Marketing velocity is the speed or rate at which marketing efforts yield business results. Marketing velocity can be accelerated with the thoughtful implementation of enabling technologies such as marketing automation, CRM, social media platforms, and analytics solutions. However, companies often expect these technologies to be the solution rather than enable the solution. In fact, sales and marketing technology slows marketing velocity or speeds up bad outcomes more often than it serves as an accelerant.
This week, we're diving into marketing velocity and how you can use sales and marketing technology to make the cash register ring.
Why Does Marketing Velocity Matter?
If you're like most enterprise software marketers, you may be realizing that being good isn't good enough anymore. Enterprise software companies have to be fast, too.
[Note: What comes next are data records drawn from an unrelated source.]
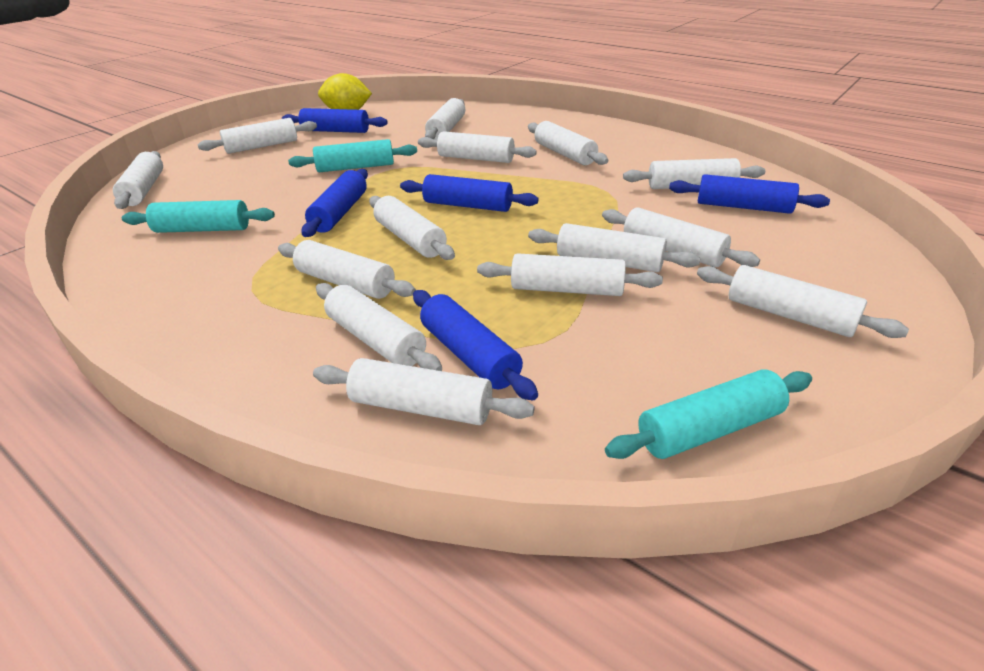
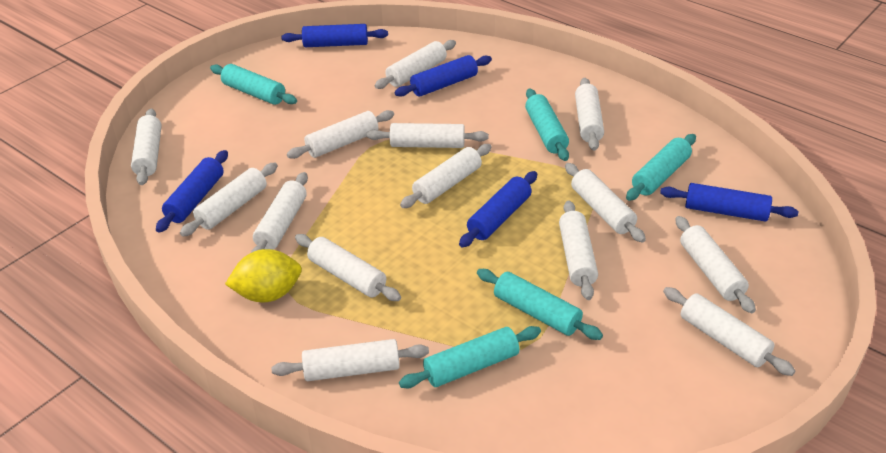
turquoise rolling pin: 3 -> 5

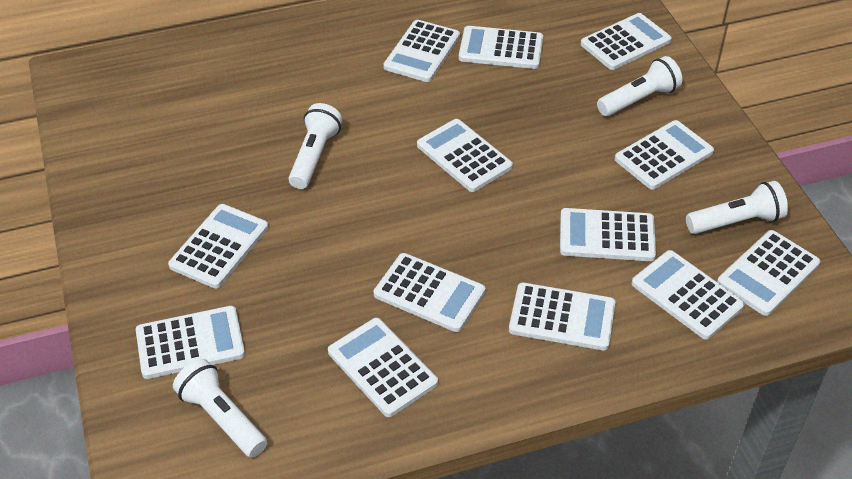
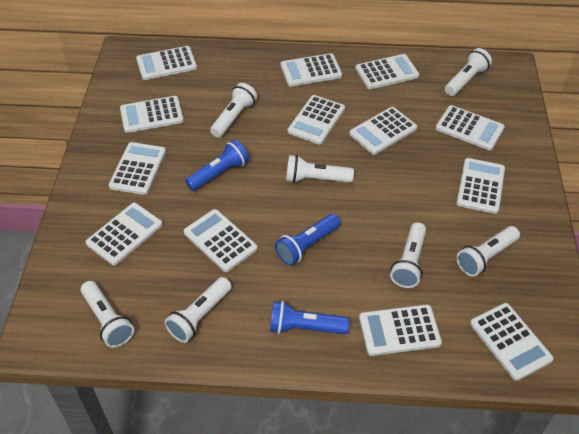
blue flashlight: 0 -> 3
white flashlight: 4 -> 7

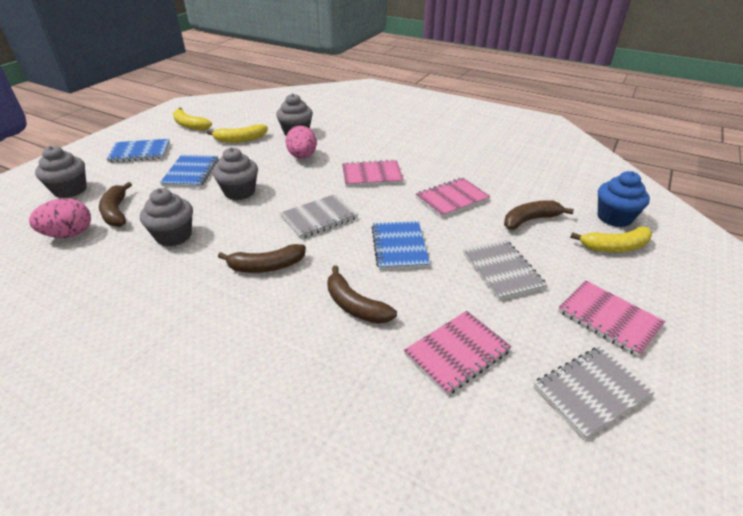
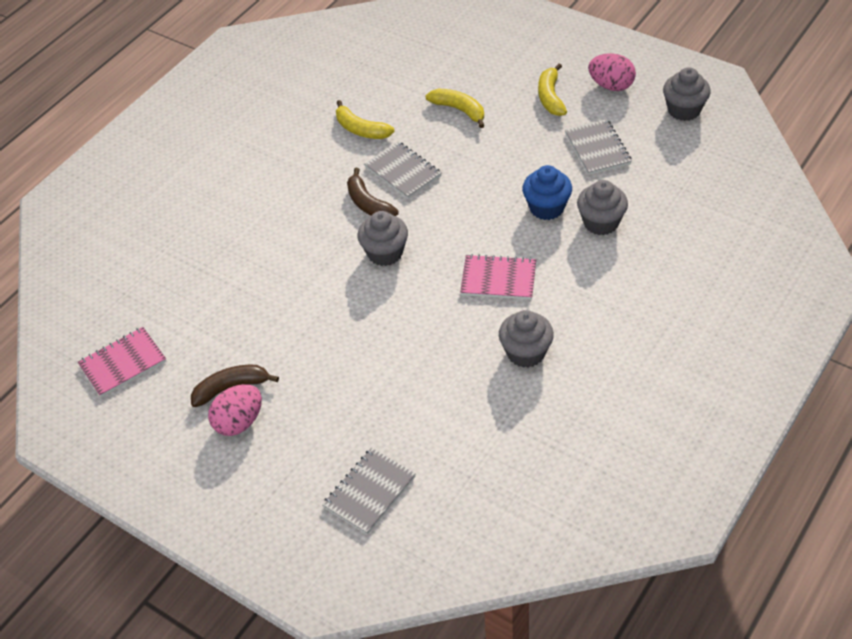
blue notebook: 3 -> 0
brown banana: 4 -> 2
pink notebook: 4 -> 2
And yet the sales and marketing function has largely failed to keep pace with the increased velocity of product development and market dynamics.
Meanwhile, research is proving what entrepreneurs have known intuitively for years: Speed matters. The key to success in enterprise software markets is to win early favorite vendor status. And we know early favorite vendor status is awarded to the company that gets to the prospect first. When prospects are reesarching a software category, they are very likely to be persuaded to the worldview of the first company that contacts them (unless they have a negative experience).
You may be thinking, "We call prospects back within 48 hours, isn't that enough?" Actually, no. If you're not contacting prospects within minutes of their interaction with your brand, you're missing your window of opportunity.
Data reported in 2013 by Yahoo Small Business Advisor shows that contacting a lead within five minutes yields a 78 percent close rate, compared with a 19 percent close rate when the response to a lead is within five to 30 minutes. The numbers are even more dismal if you want to contact a lead after 30 minutes, at just a 3 percent close rate.
Technology makes rapid response to even passive interest possible — but it makes it possible for your competitors, too. If you're not competing on velocity, then you're not competing at all.